Para eksekutif teknologi mengatakan waktu ‘paling berbahaya’ menjelang pemilu

Intrusi Iran pada kampanye Trump disebut sebagai salah satu serangan siber dan kampanye disinformasi yang diidentifikasi oleh perusahaan teknologi dan pejabat keamanan nasional dalam sidang komite intelijen Senat pada hari Rabu, dengan upaya dari Rusia dan China juga disebutkan. Para eksekutif dari Meta, Google, dan Microsoft memberi pengarahan kepada anggota parlemen tentang rencana mereka untuk mengamankan pemilu, dan serangan yang telah mereka lihat sejauh ini.

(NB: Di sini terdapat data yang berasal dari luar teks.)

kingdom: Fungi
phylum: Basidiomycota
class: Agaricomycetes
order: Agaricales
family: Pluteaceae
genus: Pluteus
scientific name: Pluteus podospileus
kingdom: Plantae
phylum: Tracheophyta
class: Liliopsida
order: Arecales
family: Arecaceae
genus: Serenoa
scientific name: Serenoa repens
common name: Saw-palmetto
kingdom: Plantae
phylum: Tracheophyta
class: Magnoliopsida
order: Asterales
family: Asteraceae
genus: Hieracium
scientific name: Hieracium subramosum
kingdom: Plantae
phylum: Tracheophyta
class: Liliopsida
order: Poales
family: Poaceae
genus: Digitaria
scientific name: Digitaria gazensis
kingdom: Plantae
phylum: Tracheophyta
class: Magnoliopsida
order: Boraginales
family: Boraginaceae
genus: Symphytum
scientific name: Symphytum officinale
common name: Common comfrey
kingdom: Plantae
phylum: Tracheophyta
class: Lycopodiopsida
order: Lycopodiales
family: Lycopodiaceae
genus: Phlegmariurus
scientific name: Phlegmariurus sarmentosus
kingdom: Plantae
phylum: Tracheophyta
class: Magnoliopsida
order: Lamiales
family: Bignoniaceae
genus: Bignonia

“Saya pikir waktu yang paling berbahaya akan terjadi 48 jam sebelum pemilihan,” kata presiden Microsoft Brad Smith kepada anggota parlemen selama sidang, yang berfokus pada upaya perusahaan teknologi Amerika untuk melindungi pemilihan dari disinformasi dan serangan siber asing.

Seorang pria tua bercukur bersih mengenakan jas dan dasi memberi isyarat dengan tangannya sambil duduk di meja dengan plakat kertas bertuliskan 'Tuan Smith' di depannya.
Presiden Microsoft Brad Smith memberikan kesaksian dalam sidang intelijen Senat pada hari Rabu untuk mengkaji ancaman asing terhadap pemilu tahun 2024, dengan fokus pada peran dan tanggung jawab penyedia teknologi AS, di Capitol Hill, di Washington, DC (Rod Lamkey Jr./The Associated Press)

Senator Demokrat Mark Warner dari Virginia, yang memimpin panel tersebut, setuju dengan Smith tetapi mengatakan bahwa 48 jam setelah pemungutan suara ditutup pada tanggal 5 November bisa menjadi “sama pentingnya jika tidak lebih penting,” terutama jika pemilihannya ketat.

X dari Elon Musk diundang untuk bersaksi tetapi menolak, kata beberapa senator.

TikTok tidak diundang untuk berpartisipasi, menurut juru bicara perusahaan.